A typical menu served by one of the several restaurants in Ragusa may start off with a typical antipasto dish such as "scaccia": a tasty pizza bread filled with tomato sauce and chili pepper, and grated caciocavallo cheese. Cavatieddi are a popular fresh pasta dish, served in Ragusa and in Modica, with a sauce based on pork stew.
As a second course you can choose a plate of cold meat "a stemperata": meat with a sauce made from garlic, olives, capers, carrots, celery and mint, fried and wet with vinegar. You can also try tripe in Ragusa style, cooked together with almonds, nuts and cinnamon.

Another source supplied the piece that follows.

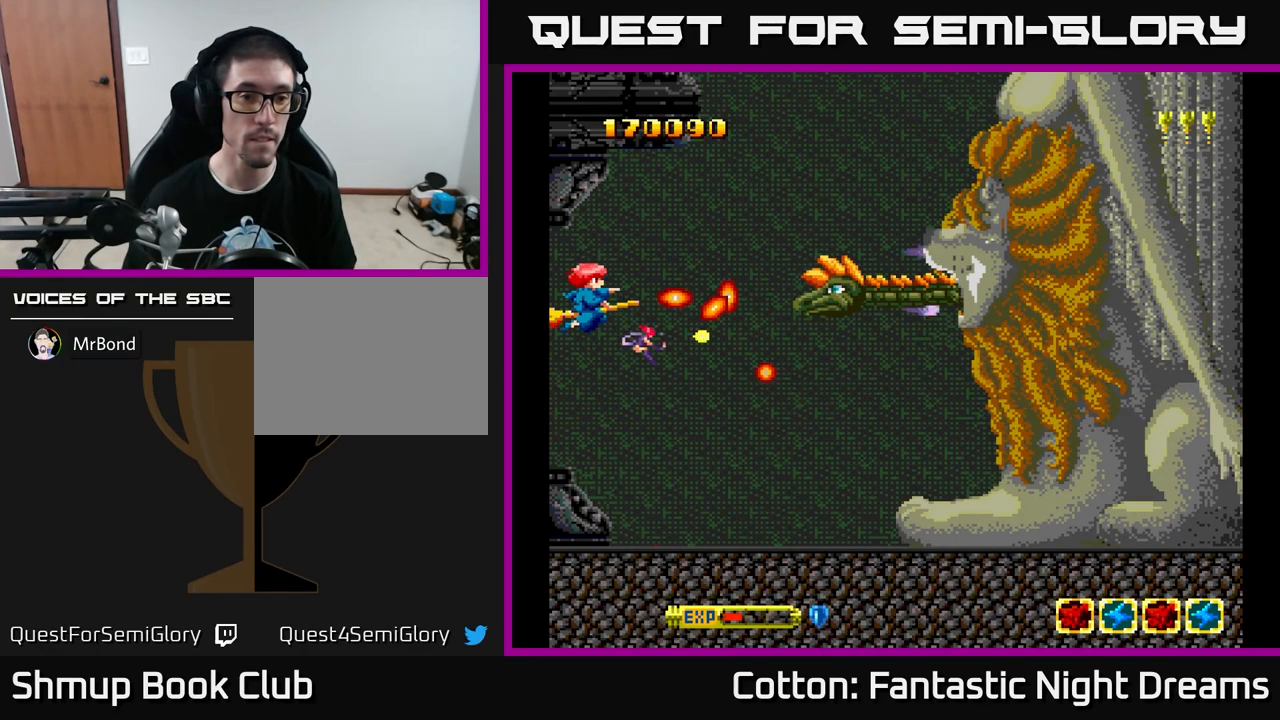
{"dt_ms": 500, "buttons": ["Y", "DPAD_DOWN"], "left_stick": "center", "right_stick": "center", "events": [[234, "DPAD_DOWN", "down"], [300, "DPAD_DOWN", "up"], [484, "DPAD_DOWN", "down"]]}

Biancomangiare is one of the desserts recommended. It is a typical sweet made in the province of Ragusa based on almonds. The original recipe includes finely chopped almonds, sugar, corn starch, lemon rind, cinnamon and cream, all mixed together and poured into the typical terracotta moulds. Once it has become solid Biancomangiare is turned out onto plates covered in lemon leaves and served.